Now the ball is in Romney’s court.  On the Tuesday before Thursday’s announcement of the Supreme Court’s decision Romney said “If it is deemed to stand, then I’ll tell you one thing: We’re going to have to have a president, and I’m that one, that’s going to get rid of Obamacare.  We’re going to stop it on Day 1.”  To accomplish that Republicans will need to win control of the Senate as well as the presidency.  If they do, then expect some form of repeal and replacement.

The Supreme Court’s decision that the law is constitutional is not an endorsement of its advisability, only a decision that it is legal.  Chief Justice Robert’s opinion was explicit about that.  Obamacare will rival jobs and the economy as the number one issue between now and November.  That is not a plus for Republicans.

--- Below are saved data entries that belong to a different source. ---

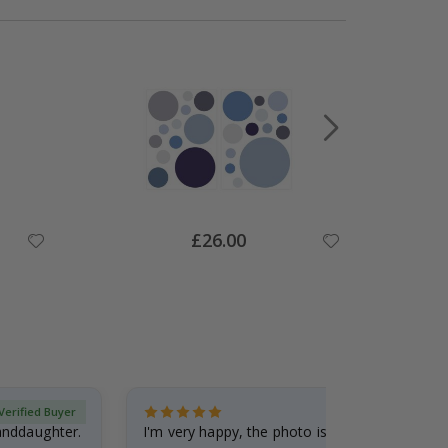
Special
£26.00
Price
Verified Buyer
randdaughter.
I'm very happy, the photo is well done and the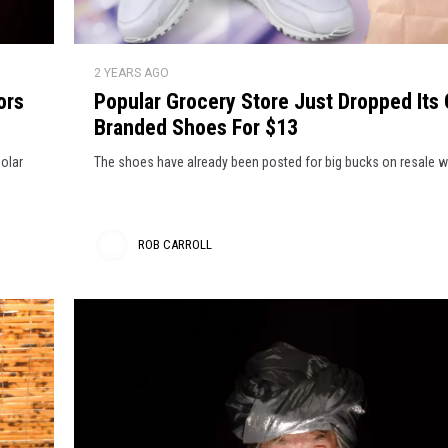
x
o
l
r
C
i
P
e
l
2 YEARS AGO
o
s
o
ors
Popular Grocery Store Just Dropped Its
p
H
t
Branded Shoes For $13
u
h
l
e
solar
The shoes have already been posted for big bucks on resale w
e
a
a
s
r
E
d
G
ROB CARROLL
l
r
y
s
R
o
e
c
o
w
e
h
b
r
e
y
C
r
S
a
e
t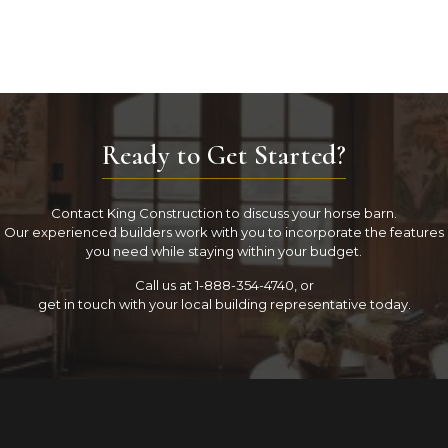
Ready to Get Started?
Contact King Construction to discuss your horse barn.
Our experienced builders work with you to incorporate the features
you need while staying within your budget.
Call us at 1-888-354-4740, or
get in touch with your local building representative today.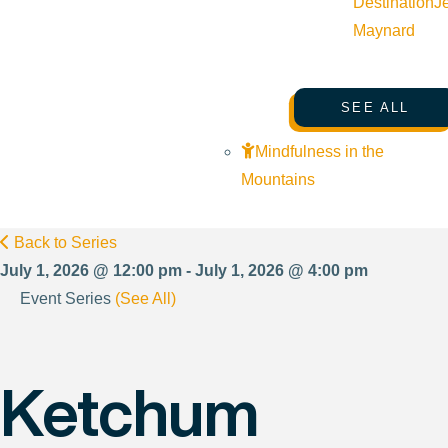
Destination
J
Maynard
SEE ALL
Mindfulness in the
Mountains
Back to Series
July 1, 2026 @ 12:00 pm - July 1, 2026 @ 4:00 pm
Event Series
(See All)
Ketchum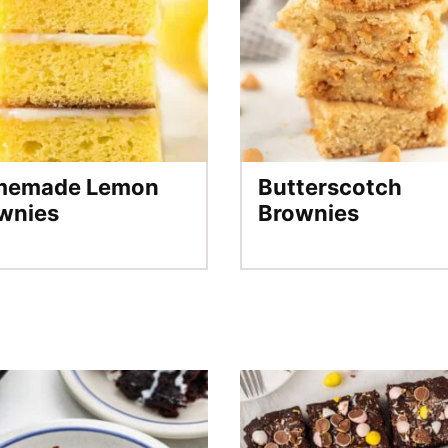
memade Lemon
Butterscotch
wnies
Brownies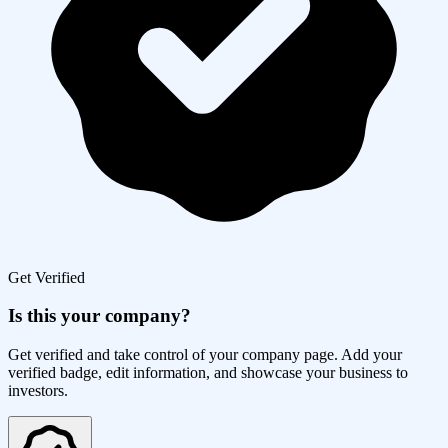
Get Verified
Is this your company?
Get verified and take control of your company page. Add your
verified badge, edit information, and showcase your business to
investors.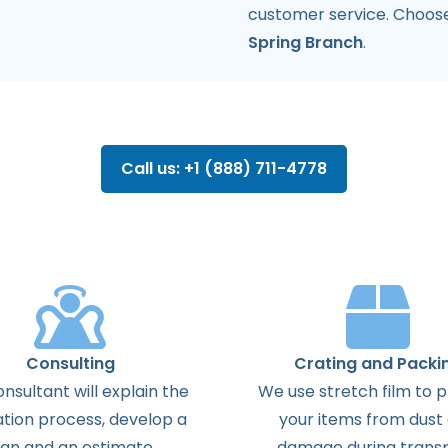
customer service. Choos
Spring Branch
.
Call us: +1 (888) 711-4778
Consulting
Crating and Packi
onsultant
will
explain
the
We use stretch film to 
ation
process
,
develop
a
your items from dust
lan
and
an
estimate
.
damage during transp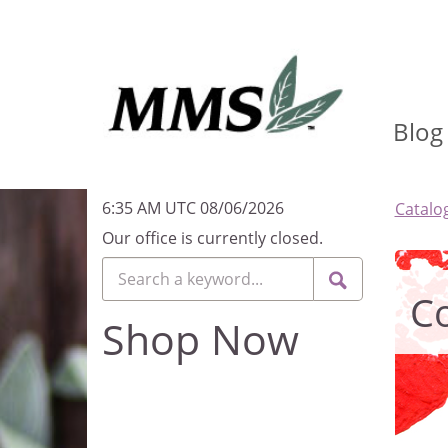
Blog
6:35 AM UTC 08/06/2026
Catalo
Our office is currently closed.
Co
Shop Now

On a brighter note a greater threat was averted.  During the debate prior to the Bill becoming law, the President emphatically denied the mandate was a tax.  Coming before the court, however, the administration’s attorneys argued the opposite; that the mandate is a tax.  The court agreed, more or less, more more than less.  The opinion read that the mandate ‘could be’ seen as a tax, in which case it ‘would be’ constitutional.  If the court had ruled that Obamacare could stand under Commerce Clause, such a decision would have gutted the Constitution setting a precedent that almost anything would be allowed under the clause.

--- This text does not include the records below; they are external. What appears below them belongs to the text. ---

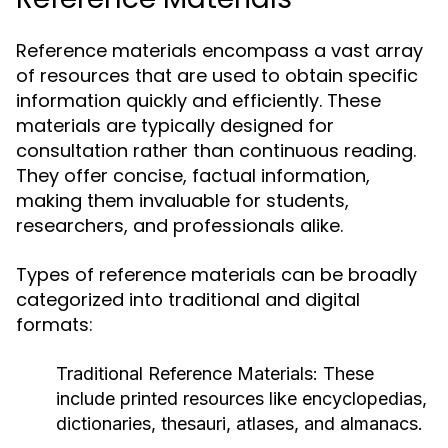
Reference materials encompass a vast array
of resources that are used to obtain specific
information quickly and efficiently. These
materials are typically designed for
consultation rather than continuous reading.
They offer concise, factual information,
making them invaluable for students,
researchers, and professionals alike.
Types of reference materials can be broadly
categorized into traditional and digital
formats:
Traditional Reference Materials:
These
include printed resources like encyclopedias,
dictionaries, thesauri, atlases, and almanacs.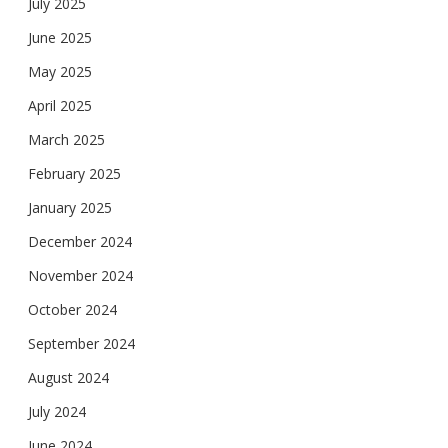
July 2025
June 2025
May 2025
April 2025
March 2025
February 2025
January 2025
December 2024
November 2024
October 2024
September 2024
August 2024
July 2024
June 2024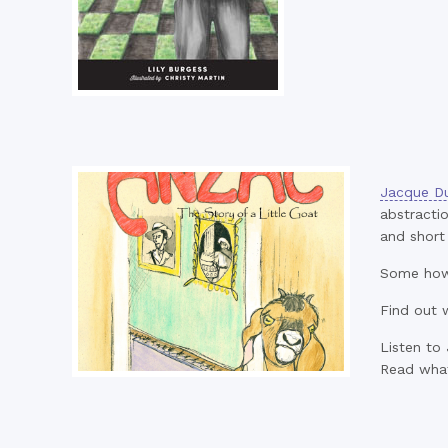
Jacque Du
abstractio
and short 
Some how 
Find out 
Listen to
Read wha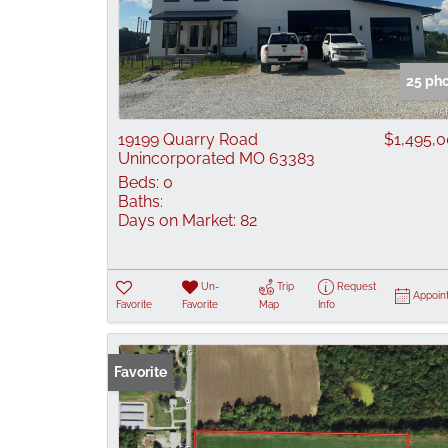
25 ph
19199 Quarry Road
$1,495,
Unincorporated MO 63383
Beds:
0
Baths:
Days on Market:
82
Un-
Trip
Request
Appoin
Favorite
Favorite
Map
Info
Favorite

Rumors are abounding that a deal was made or that Roberts bent to intimidation.  I don’t think we have sunk that low.

WE DON’T WANT FOUR MORE YEARS OF THIS

On Monday Victor David Hanson wrote a piece for a Pajamas Media blog.  Here is just a sample of what he wrote.

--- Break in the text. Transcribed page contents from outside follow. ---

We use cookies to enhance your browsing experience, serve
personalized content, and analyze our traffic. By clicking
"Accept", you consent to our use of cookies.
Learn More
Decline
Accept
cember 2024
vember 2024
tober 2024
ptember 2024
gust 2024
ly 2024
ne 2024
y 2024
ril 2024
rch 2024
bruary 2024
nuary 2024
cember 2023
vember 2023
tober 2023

Has any major public figure (57 states, Austrian language, corpse-men, Maldives for Falklands, private sector “doing fine,” etc.) been a more underwhelming advertisement for the quality of a Harvard education or a Chicago Law School part-time billet? Has any presidential candidate or president set a partisan crowd to laughing by rubbing his chin with his middle finger as he derides an opponent, or made a joke about killing potential suitors of his daughters with deadly Predator drones, or recited a double entendre “go-down” joke [2] about a sex act? [Obama has].

Read the whole article.

On Wednesday he wrote a piece for National Review Online.  In it Mr. Hansen said:

No president ever entered office with more racial goodwill and no president has so racially polarized the country. Anyone who read the racially obsessed Dreams From My Father or reviewed the race-baiting sermons of the demented Rev. Wright [6] could have predicted the ongoing deterioration in racial relations. We live in an age in which criticism of the president is alleged racism, creating an impossible situation [7]: the country is redeemed only if it elects Obama, and stays redeemed only if he is reelected. How strange to read columnists one week alleging racism, and on the next warning us about the Mormon Church.

Read the whole article.

THE UNITED STATES vs. ARIZONA – THE SUPREME COURT’S IMMIGRATION DECISION IN A NUTSHELL

Four issues were argued and decisions rendered.  The most significant and most controversial provision in Arizona’s law was upheld by the unanimous vote of eight of the nine Justices.  Judge Kagan recused herself.

The other three provisions of Arizona’s law were struck down on a 5 to 3 divided vote.

Upheld
Arizona police may check the immigration status of an individual stopped on reasonable suspicion of having committed a crime.

Struck down
1. Arizona state law that mirrored existing federal law making it a crime not to complete or carry immigration papers.

2. A provision of Arizona law that made it illegal for an illegal immigrant to apply for or hold a job.

3. A provision of Arizona law allowing police to arrest and detain an illegal alien not yet convicted of a deportable crime.  Police must release the individual after telling them to show up later for a hearing.

Justice Scalia wrote the dissent.
Here is the decision.
Here are excerpts from Scalia’s dissent.

Post Script – The case is actually identified as AZ vs. US but I think the United States against Arizona better reflects the reality.